[Math] Prove $b$ union its limit points is closed

Question

Let $b$ be a set of real numbers and $L$ the set of its limit points.

Prove, directly from the definition, that $b \cup L$ is closed.

I am having trouble to prove this. Could anyone help me with that? Thanks

Answer 1

Your definition is that a subset of $\Bbb R$ is closed if it contains all of its limit points, so in order to show that $A\cup L$ is closed, you must show that if $x$ is a limit point of $A\cup L$, then $x\in A\cup L$.

Suppose that $x$ is a limit point of $A\cup L$. Then for each $\epsilon>0$, $(x-\epsilon,x+\epsilon)$ contains a point of $A\cup L$ different from $x$. If every one of those open intervals contains a point of $A$ different from $x$, then $x$ is a limit point of $A$, so $x\in L\subseteq A\cup L$, and we’re done.

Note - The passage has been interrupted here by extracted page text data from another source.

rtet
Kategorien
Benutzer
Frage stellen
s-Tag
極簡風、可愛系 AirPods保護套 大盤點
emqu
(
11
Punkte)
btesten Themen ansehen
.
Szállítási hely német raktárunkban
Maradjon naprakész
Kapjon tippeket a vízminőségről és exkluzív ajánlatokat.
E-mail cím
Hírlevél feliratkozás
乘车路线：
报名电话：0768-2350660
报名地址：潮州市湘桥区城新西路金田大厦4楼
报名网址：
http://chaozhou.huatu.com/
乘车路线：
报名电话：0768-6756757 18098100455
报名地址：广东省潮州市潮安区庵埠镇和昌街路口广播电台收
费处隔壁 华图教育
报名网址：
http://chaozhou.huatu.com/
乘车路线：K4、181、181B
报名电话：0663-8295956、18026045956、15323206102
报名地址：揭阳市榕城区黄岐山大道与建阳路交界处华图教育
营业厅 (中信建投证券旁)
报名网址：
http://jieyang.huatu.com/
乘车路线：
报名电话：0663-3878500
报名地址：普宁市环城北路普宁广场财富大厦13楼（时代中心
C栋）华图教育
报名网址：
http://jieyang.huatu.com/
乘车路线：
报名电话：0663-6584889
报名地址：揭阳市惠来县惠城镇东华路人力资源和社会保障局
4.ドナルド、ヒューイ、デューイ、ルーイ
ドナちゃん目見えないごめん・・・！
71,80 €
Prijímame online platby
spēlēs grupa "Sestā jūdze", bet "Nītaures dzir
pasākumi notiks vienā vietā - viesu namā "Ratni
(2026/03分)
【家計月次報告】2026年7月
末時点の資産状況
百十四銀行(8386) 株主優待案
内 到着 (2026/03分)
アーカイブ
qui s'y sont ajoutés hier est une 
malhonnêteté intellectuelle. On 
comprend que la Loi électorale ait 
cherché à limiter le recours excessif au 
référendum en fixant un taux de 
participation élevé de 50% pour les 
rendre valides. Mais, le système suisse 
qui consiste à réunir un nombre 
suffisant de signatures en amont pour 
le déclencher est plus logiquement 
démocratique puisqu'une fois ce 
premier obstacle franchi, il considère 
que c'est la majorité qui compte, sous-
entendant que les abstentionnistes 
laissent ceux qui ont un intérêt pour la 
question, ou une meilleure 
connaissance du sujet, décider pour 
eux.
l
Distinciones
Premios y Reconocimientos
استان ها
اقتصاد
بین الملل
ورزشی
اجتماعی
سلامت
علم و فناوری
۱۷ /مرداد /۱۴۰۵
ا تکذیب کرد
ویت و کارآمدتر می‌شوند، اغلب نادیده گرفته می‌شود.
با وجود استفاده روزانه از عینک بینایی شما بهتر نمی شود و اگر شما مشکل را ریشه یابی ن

Suppose, hoping to get a contradiction, that $x$ is not a limit point of $A$. Then there is an $\epsilon>0$ such that $(x-\epsilon,x+\epsilon)$ is either empty or just $\{x\}$. On the other hand, $x$ is a limit point of $A\cup L$, so $(x-\epsilon,x+\epsilon)$ contains some $y\in A\cup L$ with $y\ne x$. Clearly this means that $y\in L\setminus A$. Now let $\delta=\min\{y-(x-\epsilon),(x+\epsilon)-y\}$.

1. Show that $(y-\delta,y+\delta)\subseteq(x-\epsilon,x+\epsilon)$.
2. Explain why $(y-\delta,y+\delta)\cap A\ne\varnothing$.
3. Explain why this is a contradiction.